Disaggregation does little to solve the problem. First, as noted by Garegnani, long ago, the abandonment of the notion of aggregate capital, and the notion of factors of production, came together with the view that means of production got their own rate of return, but also with the disappearance of the notion that the forces of competition lead to a normal and uniform rate of profit. The traditional long run method of economics, that was the theoretical foundation of the discipline, was abandoned. Further, it is still the case that, even with a disaggregated set of means of production, in the the aggregate, savings must be equalized to investment, and some process for that has to be used.
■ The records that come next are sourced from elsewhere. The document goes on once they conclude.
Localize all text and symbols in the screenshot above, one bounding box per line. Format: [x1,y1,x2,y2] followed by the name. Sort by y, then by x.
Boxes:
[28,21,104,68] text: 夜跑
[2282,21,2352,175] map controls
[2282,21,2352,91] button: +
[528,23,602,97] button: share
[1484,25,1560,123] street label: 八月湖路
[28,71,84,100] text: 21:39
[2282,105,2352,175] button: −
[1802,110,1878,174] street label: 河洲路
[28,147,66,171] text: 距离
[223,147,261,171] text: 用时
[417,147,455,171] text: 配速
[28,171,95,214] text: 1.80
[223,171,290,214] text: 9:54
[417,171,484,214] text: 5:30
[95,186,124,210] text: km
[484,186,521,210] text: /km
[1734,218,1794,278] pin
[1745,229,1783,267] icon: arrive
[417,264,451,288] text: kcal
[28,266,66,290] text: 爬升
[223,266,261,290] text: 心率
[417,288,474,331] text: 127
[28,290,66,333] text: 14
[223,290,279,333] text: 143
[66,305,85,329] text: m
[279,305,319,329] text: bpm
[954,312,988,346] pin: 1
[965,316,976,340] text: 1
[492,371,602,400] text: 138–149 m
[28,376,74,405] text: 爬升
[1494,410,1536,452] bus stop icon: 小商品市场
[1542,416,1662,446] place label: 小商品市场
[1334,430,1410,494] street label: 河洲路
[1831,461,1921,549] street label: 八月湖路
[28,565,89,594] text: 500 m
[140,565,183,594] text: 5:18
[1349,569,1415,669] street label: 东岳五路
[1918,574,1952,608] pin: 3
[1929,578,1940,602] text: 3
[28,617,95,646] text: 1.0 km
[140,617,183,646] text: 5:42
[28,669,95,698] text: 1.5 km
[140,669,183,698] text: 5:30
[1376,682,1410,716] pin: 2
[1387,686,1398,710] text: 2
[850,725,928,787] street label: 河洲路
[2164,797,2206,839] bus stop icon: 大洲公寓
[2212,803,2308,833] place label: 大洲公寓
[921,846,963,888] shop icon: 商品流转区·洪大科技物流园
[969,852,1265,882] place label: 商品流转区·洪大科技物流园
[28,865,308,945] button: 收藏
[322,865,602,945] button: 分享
That is why some notion of the quantity of capital was necessary for the mainstream [in recent times, mainstream economists and policy makers have started talking of the natural rate of interest again, a notion that had vanished more or less, and about very simplistic negative relations between investment and interest rates, w/o even knowing the logical problems associated with that, reinforcing problematic views about distribution].

In other words, forget the notion that firms actually face a book of blueprints, and that they can substitute and change the structure of production with relative ease, according to changes in relative prices, and that somehow that, by affecting the relative supply and demand for capital (many capital goods) and labor, would determine distribution, since that is obviously highly improbable in reality. Choices are more limited, and substitution irrelevant, at best. The Cambridge, UK, economists (and not only the Marxists; most were some kind of Post Keynesian, as The Economist notes) and Harris knew better. Distribution is determined by the relative bargaining power of workers and capitalists.

Samuelson knew enough, math and theory, to know when he was wrong. Mr. Dixit thinks his mathematical knowledge puts him above the rabble [the so-called Marxists of Cambridge, and Mr. Harris]. But what his letter [and the piece by The Economist] actually shows is lack of engagement with the theoretical argument, and, in contrast with Mr. Harris, an incredible amount of ideological bias. After all, the idea that distribution is according to effort, and that markets produce optimal outcomes is at play. It shouldn't be. He raised Malinvaud, I counter with Smith, which knew way less math than he does, for sure, but whose book is still worth reading.